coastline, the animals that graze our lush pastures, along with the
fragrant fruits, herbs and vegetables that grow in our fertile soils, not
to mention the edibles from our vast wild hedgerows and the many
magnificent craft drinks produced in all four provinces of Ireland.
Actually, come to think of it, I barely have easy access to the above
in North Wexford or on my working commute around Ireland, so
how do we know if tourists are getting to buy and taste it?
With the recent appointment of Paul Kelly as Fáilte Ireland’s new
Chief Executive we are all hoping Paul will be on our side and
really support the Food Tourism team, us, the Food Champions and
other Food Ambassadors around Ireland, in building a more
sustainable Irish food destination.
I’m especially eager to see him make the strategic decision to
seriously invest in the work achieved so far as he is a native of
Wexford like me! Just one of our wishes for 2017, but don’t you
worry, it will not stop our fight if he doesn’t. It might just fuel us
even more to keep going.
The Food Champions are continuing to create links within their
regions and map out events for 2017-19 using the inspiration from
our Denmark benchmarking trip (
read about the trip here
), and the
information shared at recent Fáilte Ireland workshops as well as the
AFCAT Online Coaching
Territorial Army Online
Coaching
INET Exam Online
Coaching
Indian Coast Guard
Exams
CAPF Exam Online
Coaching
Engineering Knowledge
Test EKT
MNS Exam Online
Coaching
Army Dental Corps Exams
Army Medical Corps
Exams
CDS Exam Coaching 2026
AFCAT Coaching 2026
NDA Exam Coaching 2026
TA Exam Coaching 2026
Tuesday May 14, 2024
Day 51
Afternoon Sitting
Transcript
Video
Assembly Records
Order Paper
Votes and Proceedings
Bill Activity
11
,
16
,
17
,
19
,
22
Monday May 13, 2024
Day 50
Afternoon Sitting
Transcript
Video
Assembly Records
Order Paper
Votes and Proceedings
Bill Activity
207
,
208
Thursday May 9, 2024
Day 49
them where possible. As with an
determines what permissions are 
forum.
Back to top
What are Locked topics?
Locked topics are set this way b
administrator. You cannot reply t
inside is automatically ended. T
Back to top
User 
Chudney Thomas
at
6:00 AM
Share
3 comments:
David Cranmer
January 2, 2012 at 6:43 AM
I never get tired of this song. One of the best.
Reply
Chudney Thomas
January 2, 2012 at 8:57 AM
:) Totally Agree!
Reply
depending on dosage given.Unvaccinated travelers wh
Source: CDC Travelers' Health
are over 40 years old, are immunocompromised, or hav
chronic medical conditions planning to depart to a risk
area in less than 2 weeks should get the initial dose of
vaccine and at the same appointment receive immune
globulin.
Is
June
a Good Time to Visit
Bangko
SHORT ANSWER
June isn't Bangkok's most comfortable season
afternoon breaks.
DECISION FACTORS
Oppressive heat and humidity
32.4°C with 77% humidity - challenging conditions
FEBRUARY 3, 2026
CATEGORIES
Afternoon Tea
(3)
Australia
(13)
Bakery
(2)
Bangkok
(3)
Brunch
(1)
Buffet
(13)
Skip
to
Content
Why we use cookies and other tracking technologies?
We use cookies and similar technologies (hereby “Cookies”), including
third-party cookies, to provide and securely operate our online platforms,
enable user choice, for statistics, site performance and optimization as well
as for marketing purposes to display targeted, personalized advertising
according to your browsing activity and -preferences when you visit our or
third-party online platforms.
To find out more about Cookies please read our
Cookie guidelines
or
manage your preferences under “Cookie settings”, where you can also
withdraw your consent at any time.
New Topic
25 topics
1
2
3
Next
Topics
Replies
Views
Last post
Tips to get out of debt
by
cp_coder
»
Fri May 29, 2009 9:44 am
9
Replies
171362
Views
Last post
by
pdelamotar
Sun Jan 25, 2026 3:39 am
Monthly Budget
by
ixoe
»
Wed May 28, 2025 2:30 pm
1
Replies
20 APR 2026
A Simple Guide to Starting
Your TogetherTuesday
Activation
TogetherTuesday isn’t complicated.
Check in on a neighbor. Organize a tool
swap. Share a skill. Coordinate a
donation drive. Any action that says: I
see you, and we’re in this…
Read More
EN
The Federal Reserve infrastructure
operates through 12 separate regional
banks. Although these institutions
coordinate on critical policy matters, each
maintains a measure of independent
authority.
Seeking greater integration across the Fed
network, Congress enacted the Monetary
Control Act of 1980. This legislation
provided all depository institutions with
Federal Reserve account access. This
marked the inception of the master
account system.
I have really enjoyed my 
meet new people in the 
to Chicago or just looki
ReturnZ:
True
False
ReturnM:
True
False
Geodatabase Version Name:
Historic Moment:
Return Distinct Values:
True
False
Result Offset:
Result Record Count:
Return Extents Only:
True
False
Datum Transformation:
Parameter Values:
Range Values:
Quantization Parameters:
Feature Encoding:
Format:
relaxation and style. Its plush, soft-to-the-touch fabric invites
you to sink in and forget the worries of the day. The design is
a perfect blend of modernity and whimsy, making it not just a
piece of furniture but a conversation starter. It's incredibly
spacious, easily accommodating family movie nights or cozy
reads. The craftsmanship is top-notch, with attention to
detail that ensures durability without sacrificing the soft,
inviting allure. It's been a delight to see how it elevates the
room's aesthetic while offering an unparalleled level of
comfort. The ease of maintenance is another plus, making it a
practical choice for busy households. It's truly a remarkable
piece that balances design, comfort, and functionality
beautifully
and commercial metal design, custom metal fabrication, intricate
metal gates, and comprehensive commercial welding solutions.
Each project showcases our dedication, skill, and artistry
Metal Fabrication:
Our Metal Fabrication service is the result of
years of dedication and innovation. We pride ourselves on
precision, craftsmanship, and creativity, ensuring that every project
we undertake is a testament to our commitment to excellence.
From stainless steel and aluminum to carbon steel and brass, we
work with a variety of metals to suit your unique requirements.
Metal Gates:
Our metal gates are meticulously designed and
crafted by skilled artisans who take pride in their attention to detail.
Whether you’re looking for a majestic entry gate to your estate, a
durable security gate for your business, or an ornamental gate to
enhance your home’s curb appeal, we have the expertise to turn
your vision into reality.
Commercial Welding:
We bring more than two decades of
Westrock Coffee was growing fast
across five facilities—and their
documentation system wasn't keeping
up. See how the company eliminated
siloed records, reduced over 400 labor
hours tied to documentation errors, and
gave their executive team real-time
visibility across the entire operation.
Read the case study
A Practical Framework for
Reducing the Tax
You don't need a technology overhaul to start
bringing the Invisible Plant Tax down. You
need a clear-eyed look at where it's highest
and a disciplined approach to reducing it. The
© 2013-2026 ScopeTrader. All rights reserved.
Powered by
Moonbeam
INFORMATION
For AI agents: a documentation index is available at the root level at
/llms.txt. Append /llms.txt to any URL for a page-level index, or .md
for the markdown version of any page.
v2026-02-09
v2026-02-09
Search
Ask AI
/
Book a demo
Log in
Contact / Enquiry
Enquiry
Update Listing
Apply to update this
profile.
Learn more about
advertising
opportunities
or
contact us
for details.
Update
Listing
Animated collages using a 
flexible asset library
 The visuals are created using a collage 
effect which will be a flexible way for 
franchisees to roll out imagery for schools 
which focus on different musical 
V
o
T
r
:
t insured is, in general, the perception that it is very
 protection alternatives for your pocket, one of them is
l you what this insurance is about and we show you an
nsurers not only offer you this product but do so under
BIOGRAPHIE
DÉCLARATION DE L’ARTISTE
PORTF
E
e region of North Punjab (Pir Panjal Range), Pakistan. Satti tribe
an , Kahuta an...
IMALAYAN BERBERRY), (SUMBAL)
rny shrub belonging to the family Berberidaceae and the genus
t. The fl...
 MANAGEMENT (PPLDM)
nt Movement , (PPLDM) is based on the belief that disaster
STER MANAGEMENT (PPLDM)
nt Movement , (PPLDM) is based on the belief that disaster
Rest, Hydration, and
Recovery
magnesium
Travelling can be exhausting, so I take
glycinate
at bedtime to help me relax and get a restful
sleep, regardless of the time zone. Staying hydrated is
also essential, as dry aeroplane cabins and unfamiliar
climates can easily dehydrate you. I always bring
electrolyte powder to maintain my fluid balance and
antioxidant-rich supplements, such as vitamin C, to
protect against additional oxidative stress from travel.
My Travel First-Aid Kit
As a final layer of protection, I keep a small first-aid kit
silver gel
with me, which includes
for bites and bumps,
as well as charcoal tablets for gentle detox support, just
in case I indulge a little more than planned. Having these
__________
# [AIM OF THE EXERCISE]
Give the exact lines, and only those, from the line containing "electrolyte powder to" through the line containing "with me, which includes" in the entries above.

# [WORKED SOLUTION]
electrolyte powder to maintain my fluid balance and
antioxidant-rich supplements, such as vitamin C, to
protect against additional oxidative stress from travel.
My Travel First-Aid Kit
As a final layer of protection, I keep a small first-aid kit
silver gel
with me, which includes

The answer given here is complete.